Вслед за декларацией в том же месяце прошло грандиозное выступление обэриутов — вечер в


Доме печати «Три левых часа», состоявший из чтения поэтами своих стихов (1-й час), постановки
пьесы Д. Хармса «Елизавета Бам» (2-й час) и демонстрации созданного членами киносекции
ОБЭРИУ фильма «Мясорубка» (3-й час). В заключение вечера была проведена дискуссия с
участием зрителей. (По свидетельству И. Бахтерева, она продолжалась до утра).

Слайд 8
Постобэриутский период
В 1930 году история ОБЭРИУ завершается.
Последний вечер в общежитии студентов ЛГУ вызвал резкое неприятие “пролетарского
студенчества”, скандал и – как водится – откровенно доносительскую статью под названием
“Реакционное жонглерство”, в которой “бессмысленная” поэзия обэриутов именовалась
“протестом против диктатуры пролетариата”. Возможностей выступать после этого, разумеется,
уже не было, да и вообще, вместо распространенного даже в двадцатые годы слова “группа”
(литературная, художественная

и т. п.) в печати все чаще употреблялось “группка” с характерным политическим оттенком.


Не исключено, что статья повлияла на дальнейшую судьбу Хармса и Введенского, во всяком
случае, они, а также Игорь Бахтерев, были арестованы под новый 1932 год по делу
ленинградского отделения издательства “Детская литература”. Им инкриминировались
“контрреволюционные детские стихи”, но времена, как говорила А. Ахматова, были еще
“вегетарианскими”. Оба получили ссылку, которую отбывали в Курске, причем жили в одном
доме. Более того, стараниями отца Хармса – Ивана Павловича Ювачева, бывшего народовольца,
много лет проведшего на каторге на Сахалине, и, в глазах властей, “заслуженного борца с
царизмом”, уже осенью 1932 года друзьям было разрешено вернуться в Ленинград.

Слайд 9

С 1932 года наступает новый этап жизни и творчества бывших обэриутов. Никакая групповая
творческая деятельность уже не была возможна. Каждый работает “в стол”, лишь по
воскресеньям в середине 1930-х годов они регулярно собирались в доме у Л. Липавского. Эти
встречи “союза малограмотных ученых”, как называли их сами участники, были ничем иным, как
продолжением все того же “чи-нарского” жизненно-литературного союза 20-х годов.

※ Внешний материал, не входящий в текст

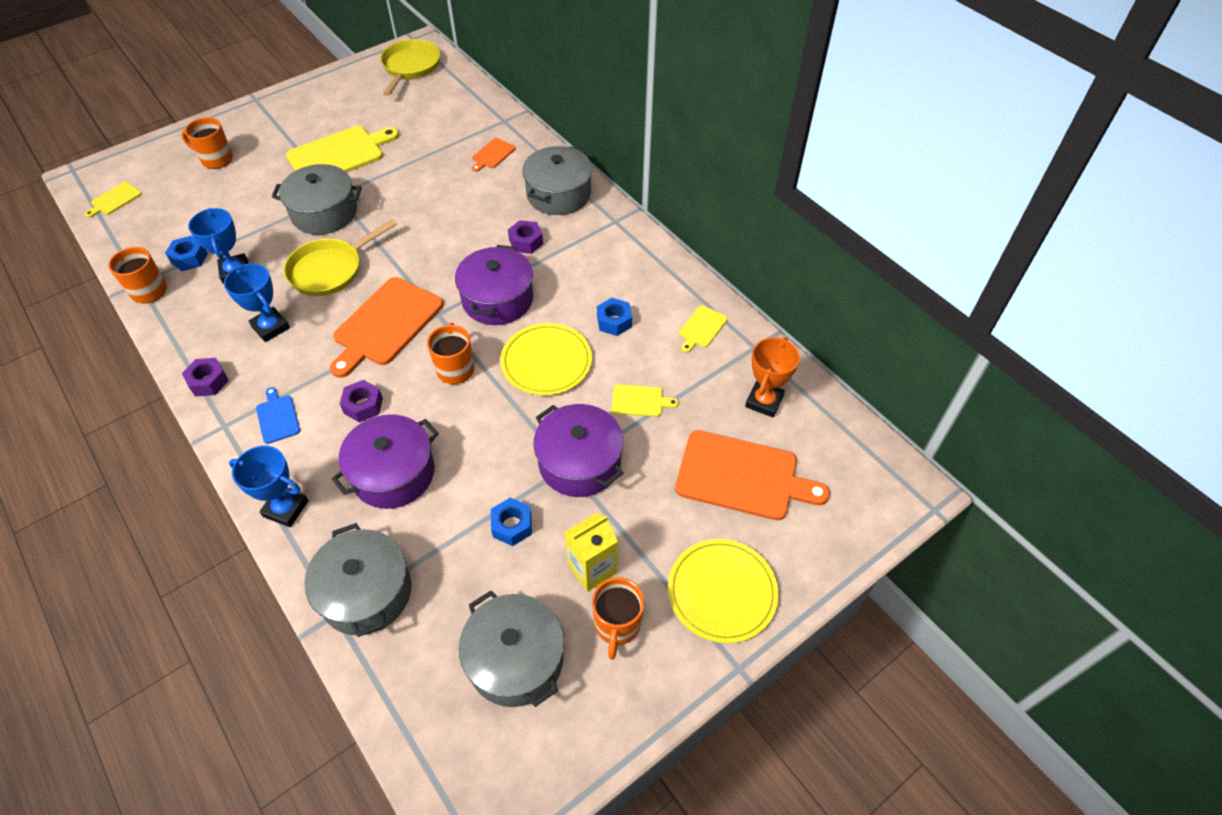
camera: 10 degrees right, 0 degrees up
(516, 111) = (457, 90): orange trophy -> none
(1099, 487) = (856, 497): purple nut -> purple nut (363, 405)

Философские и литературные беседы, которые велись на протяжении нескольких лет у


Липавского, были записаны хозяином и сейчас они опубликованы как “Разговоры” Л. Липавского.
В 1934 году Введенский разводится со своей женой А. С. Ивантер и женится на Г. Викторовой,
жительнице Харькова, с которой он познакомился на юге. Введенский уезжает к ней, в Харьков,
где и живет до конца жизни. Обстоятельства конца 30-х годов сходны для обоих поэтов: поэтика
изменилась в сторону сюжетности, большей “ясности”, а жизнь – в сторону большей нищеты.

Слайд 10

В 1937 году оба подвергаются травле – Хармс за детское стихотворение “Из дома вышел человек…
“ , ставшее впоследствии
основой знаменитой песни А. Галича,

Введенский – за детскую повесть “О девочке Маше… ”. Оба


произведения не укладывались в канон “советской детской литературы”: у Хармса вышедший из
дома человек вдруг исчезает (это в СССР, в 1937 году!), у Введенского маленькая девочка Маша,
выйдя на первомайскую демонстрацию, из-за своего роста смогла увидеть только ноги… Это было
сочтено издевательством.

Как следствие – обоих поэтов прекратили печатать, а значит, лишили единственного заработка.
Дневники Д. Хармса и письма А. Введенского этого периода ярко рисуют картину голода и
нищеты, в которой жили тогда оба поэта. Тем не менее, именно в 30-е годы были написаны их
лучшие произведения.

Введенский пишет драматические поэмы “Очевидец и крыса”, “Некоторое количество


разговоров”, а также драму “Елка у Ивановых” и блестящую “Элегию” (1940).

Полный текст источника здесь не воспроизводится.